* Page images and extracted text:
··········

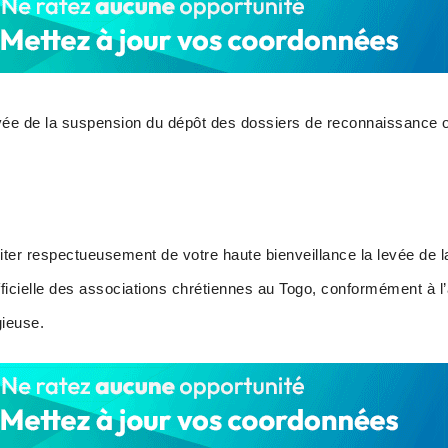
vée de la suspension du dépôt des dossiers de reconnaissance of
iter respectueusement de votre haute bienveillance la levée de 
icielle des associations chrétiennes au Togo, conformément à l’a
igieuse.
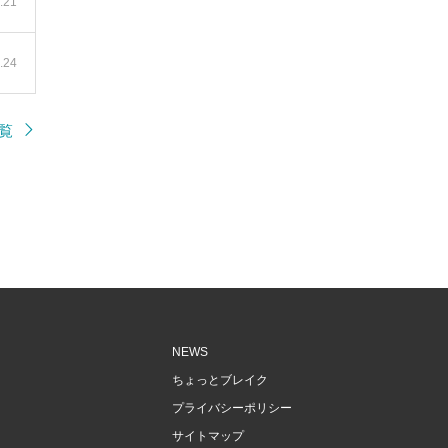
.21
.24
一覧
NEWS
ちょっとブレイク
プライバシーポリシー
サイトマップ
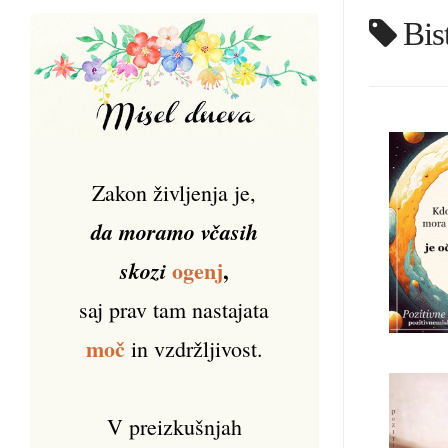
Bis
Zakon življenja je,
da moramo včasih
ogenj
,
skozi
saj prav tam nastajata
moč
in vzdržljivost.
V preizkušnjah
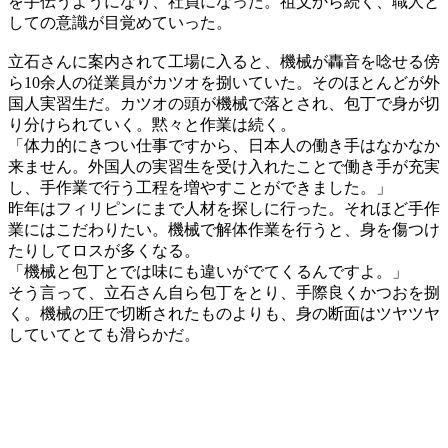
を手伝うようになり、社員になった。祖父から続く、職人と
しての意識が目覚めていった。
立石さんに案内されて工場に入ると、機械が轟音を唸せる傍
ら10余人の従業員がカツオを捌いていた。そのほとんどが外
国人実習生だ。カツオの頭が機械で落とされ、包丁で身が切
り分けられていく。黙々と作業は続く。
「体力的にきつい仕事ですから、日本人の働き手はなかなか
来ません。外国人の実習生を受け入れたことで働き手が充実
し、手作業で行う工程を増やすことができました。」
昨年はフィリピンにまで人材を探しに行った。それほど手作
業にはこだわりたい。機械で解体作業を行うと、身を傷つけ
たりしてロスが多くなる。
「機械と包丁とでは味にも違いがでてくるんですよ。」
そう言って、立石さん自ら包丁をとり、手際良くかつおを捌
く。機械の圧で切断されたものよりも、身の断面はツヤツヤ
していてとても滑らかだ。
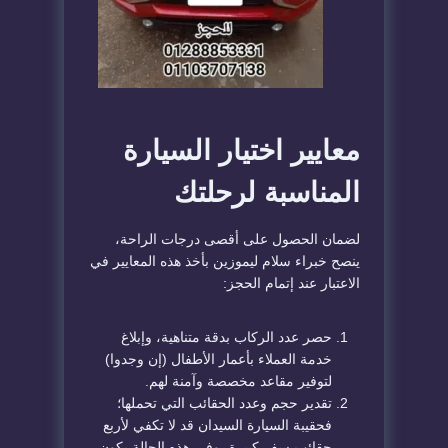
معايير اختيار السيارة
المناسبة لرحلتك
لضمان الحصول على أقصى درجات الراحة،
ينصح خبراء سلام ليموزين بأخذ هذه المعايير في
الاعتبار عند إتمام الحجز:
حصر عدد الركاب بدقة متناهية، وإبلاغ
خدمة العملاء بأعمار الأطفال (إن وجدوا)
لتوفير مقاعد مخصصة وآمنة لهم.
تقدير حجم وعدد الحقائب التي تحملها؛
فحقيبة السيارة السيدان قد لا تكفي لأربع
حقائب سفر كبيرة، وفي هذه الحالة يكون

··········

* TASK PROMPT:
Type the entries again verbatim. Drop the images.

* RESULT FOR THIS TASK:
vée de la suspension du dépôt des dossiers de reconnaissance of
iter respectueusement de votre haute bienveillance la levée de 
icielle des associations chrétiennes au Togo, conformément à l’a
igieuse.
.21
.24
一覧
NEWS
ちょっとブレイク
プライバシーポリシー
サイトマップ
Bis
Zakon življenja je,
da moramo včasih
ogenj
,
skozi
saj prav tam nastajata
moč
in vzdržljivost.
V preizkušnjah
を手伝うようになり、社員になった。祖父から続く、職人と
しての意識が目覚めていった。
立石さんに案内されて工場に入ると、機械が轟音を唸せる傍
ら10余人の従業員がカツオを捌いていた。そのほとんどが外
国人実習生だ。カツオの頭が機械で落とされ、包丁で身が切
り分けられていく。黙々と作業は続く。
「体力的にきつい仕事ですから、日本人の働き手はなかなか
来ません。外国人の実習生を受け入れたことで働き手が充実
し、手作業で行う工程を増やすことができました。」
昨年はフィリピンにまで人材を探しに行った。それほど手作
業にはこだわりたい。機械で解体作業を行うと、身を傷つけ
たりしてロスが多くなる。
「機械と包丁とでは味にも違いがでてくるんですよ。」
そう言って、立石さん自ら包丁をとり、手際良くかつおを捌
く。機械の圧で切断されたものよりも、身の断面はツヤツヤ
していてとても滑らかだ。
معايير اختيار السيارة
المناسبة لرحلتك
لضمان الحصول على أقصى درجات الراحة،
ينصح خبراء سلام ليموزين بأخذ هذه المعايير في
الاعتبار عند إتمام الحجز:
حصر عدد الركاب بدقة متناهية، وإبلاغ
خدمة العملاء بأعمار الأطفال (إن وجدوا)
لتوفير مقاعد مخصصة وآمنة لهم.
تقدير حجم وعدد الحقائب التي تحملها؛
فحقيبة السيارة السيدان قد لا تكفي لأربع
حقائب سفر كبيرة، وفي هذه الحالة يكون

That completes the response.